Within the data that follows, how many lines contain the word "Body"? Reply with only the number.

Record set >>
══════════

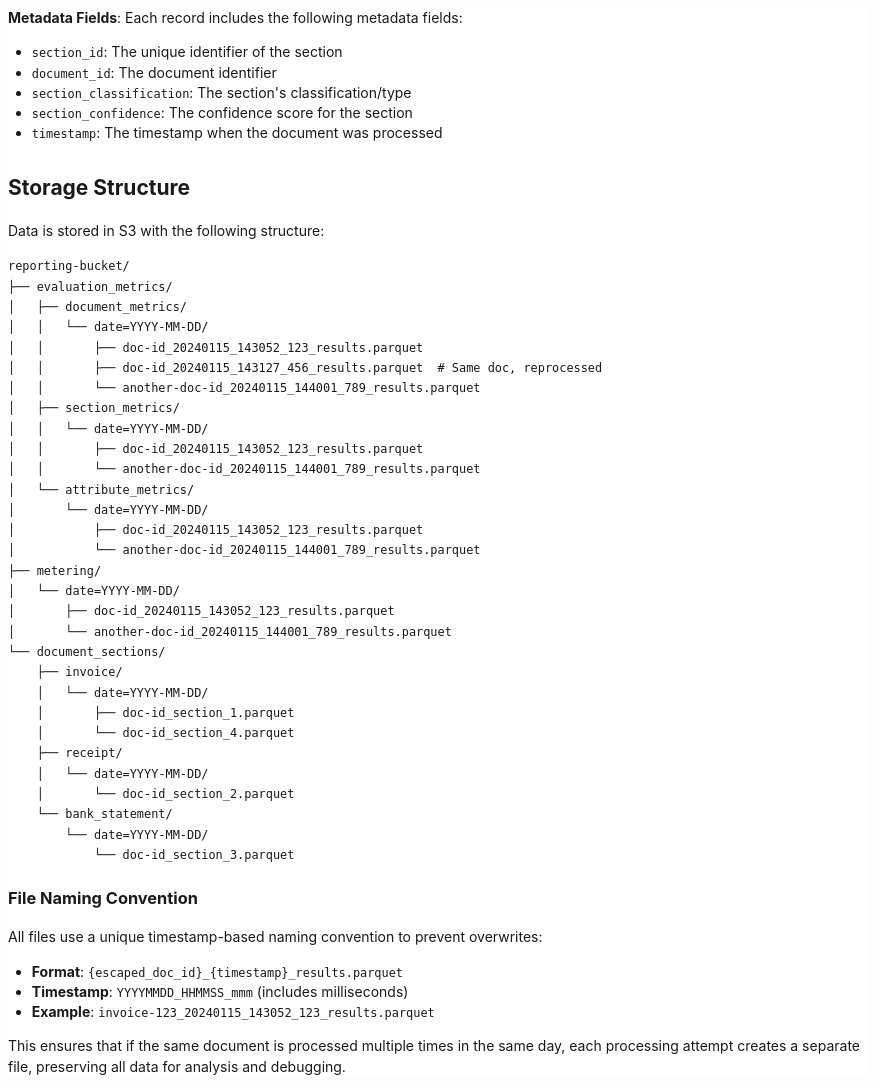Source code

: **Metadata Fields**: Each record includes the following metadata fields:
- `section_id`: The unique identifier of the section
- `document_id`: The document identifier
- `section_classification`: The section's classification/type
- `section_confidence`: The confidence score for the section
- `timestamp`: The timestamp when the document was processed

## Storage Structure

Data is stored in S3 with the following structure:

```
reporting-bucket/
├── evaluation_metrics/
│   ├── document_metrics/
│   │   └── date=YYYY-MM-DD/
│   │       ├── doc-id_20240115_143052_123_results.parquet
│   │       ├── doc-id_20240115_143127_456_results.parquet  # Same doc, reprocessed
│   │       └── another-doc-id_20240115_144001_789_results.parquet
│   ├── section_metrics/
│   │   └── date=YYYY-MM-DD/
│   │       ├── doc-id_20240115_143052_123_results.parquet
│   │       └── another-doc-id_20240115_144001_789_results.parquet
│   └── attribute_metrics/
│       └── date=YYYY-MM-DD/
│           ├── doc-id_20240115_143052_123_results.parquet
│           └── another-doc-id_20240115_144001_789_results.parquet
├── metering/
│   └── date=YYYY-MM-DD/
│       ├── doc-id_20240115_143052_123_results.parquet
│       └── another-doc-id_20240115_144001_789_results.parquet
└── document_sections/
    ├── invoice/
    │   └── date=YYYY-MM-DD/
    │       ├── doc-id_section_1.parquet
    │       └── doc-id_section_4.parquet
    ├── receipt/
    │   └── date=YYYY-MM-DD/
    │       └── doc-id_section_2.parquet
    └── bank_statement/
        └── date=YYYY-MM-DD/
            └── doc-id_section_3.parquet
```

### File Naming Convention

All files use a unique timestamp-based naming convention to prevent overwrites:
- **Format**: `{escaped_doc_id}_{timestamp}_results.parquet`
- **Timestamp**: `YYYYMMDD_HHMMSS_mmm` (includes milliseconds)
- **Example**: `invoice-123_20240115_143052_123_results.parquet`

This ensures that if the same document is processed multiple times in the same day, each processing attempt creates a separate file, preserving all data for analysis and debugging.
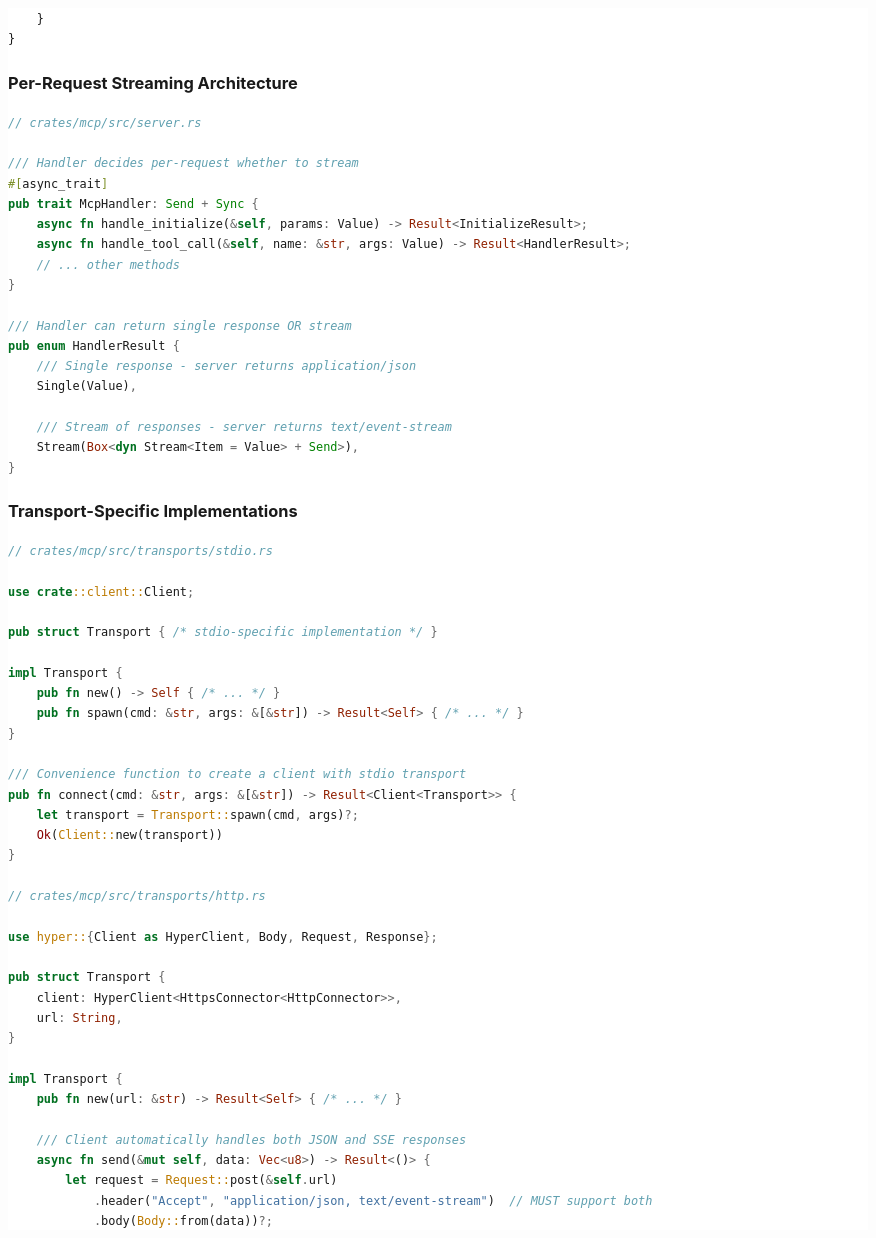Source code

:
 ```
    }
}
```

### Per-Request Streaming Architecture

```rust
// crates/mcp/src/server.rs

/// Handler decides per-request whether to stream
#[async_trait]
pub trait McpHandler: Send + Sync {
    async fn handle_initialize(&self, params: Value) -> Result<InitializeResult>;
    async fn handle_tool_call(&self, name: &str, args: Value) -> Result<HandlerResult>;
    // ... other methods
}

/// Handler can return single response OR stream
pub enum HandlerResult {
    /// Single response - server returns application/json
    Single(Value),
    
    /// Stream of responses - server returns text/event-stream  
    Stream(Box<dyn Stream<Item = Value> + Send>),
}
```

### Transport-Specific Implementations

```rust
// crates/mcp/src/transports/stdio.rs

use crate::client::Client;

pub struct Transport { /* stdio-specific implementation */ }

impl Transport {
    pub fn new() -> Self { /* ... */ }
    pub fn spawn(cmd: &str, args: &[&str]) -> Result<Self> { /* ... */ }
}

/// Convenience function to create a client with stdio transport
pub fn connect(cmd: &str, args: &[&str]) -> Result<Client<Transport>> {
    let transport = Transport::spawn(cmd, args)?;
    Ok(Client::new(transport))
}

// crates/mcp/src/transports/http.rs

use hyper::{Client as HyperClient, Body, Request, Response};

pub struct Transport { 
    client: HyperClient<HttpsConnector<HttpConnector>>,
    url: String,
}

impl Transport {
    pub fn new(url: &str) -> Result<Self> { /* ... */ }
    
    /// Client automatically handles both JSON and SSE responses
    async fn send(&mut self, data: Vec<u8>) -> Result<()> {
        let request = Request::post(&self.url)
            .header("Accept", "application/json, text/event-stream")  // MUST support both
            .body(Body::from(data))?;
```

══════════

Task result >> 2